#### Task item:
Write out exactly what each line says, starting with the first line below and ending on the one with "k_1 & k_2 & k_3 & k_4".

#### Material provided:
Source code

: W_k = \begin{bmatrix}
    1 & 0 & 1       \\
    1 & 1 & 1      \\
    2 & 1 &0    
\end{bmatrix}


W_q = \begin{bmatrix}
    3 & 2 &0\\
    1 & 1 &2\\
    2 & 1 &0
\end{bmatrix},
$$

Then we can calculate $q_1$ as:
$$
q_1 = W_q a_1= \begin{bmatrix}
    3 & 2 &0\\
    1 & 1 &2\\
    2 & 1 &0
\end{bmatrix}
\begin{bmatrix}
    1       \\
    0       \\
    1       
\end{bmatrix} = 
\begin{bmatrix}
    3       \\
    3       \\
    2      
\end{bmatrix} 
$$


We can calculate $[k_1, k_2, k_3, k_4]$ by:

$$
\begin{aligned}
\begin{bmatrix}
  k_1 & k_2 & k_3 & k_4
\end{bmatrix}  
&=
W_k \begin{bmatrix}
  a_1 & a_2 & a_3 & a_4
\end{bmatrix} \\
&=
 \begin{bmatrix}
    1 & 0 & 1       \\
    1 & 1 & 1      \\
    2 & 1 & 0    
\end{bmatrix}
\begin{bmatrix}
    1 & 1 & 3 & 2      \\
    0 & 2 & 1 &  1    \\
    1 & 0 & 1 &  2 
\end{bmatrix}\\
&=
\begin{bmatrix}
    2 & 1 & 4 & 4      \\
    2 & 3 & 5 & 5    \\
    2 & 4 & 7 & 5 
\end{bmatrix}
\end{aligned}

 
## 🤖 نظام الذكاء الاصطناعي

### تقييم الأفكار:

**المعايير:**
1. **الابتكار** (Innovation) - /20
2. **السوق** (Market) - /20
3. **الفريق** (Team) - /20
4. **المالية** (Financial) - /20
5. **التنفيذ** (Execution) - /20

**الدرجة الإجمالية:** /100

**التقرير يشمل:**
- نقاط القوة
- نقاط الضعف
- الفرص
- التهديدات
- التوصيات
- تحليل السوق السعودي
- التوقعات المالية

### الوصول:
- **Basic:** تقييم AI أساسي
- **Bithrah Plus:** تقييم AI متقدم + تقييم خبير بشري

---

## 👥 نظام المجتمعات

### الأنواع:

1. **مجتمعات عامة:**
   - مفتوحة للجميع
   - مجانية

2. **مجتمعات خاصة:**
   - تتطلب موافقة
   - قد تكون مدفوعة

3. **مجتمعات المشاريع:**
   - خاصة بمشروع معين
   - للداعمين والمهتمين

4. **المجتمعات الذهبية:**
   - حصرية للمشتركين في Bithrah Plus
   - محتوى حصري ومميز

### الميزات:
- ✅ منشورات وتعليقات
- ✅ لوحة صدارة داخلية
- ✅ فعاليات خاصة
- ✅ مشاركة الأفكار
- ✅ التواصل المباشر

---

#### Answer to this exercise:
Source code

: W_k = \begin{bmatrix}
    1 & 0 & 1       \\
    1 & 1 & 1      \\
    2 & 1 &0    
\end{bmatrix}


W_q = \begin{bmatrix}
    3 & 2 &0\\
    1 & 1 &2\\
    2 & 1 &0
\end{bmatrix},
$$

Then we can calculate $q_1$ as:
$$
q_1 = W_q a_1= \begin{bmatrix}
    3 & 2 &0\\
    1 & 1 &2\\
    2 & 1 &0
\end{bmatrix}
\begin{bmatrix}
    1       \\
    0       \\
    1       
\end{bmatrix} = 
\begin{bmatrix}
    3       \\
    3       \\
    2      
\end{bmatrix} 
$$


We can calculate $[k_1, k_2, k_3, k_4]$ by:

$$
\begin{aligned}
\begin{bmatrix}
  k_1 & k_2 & k_3 & k_4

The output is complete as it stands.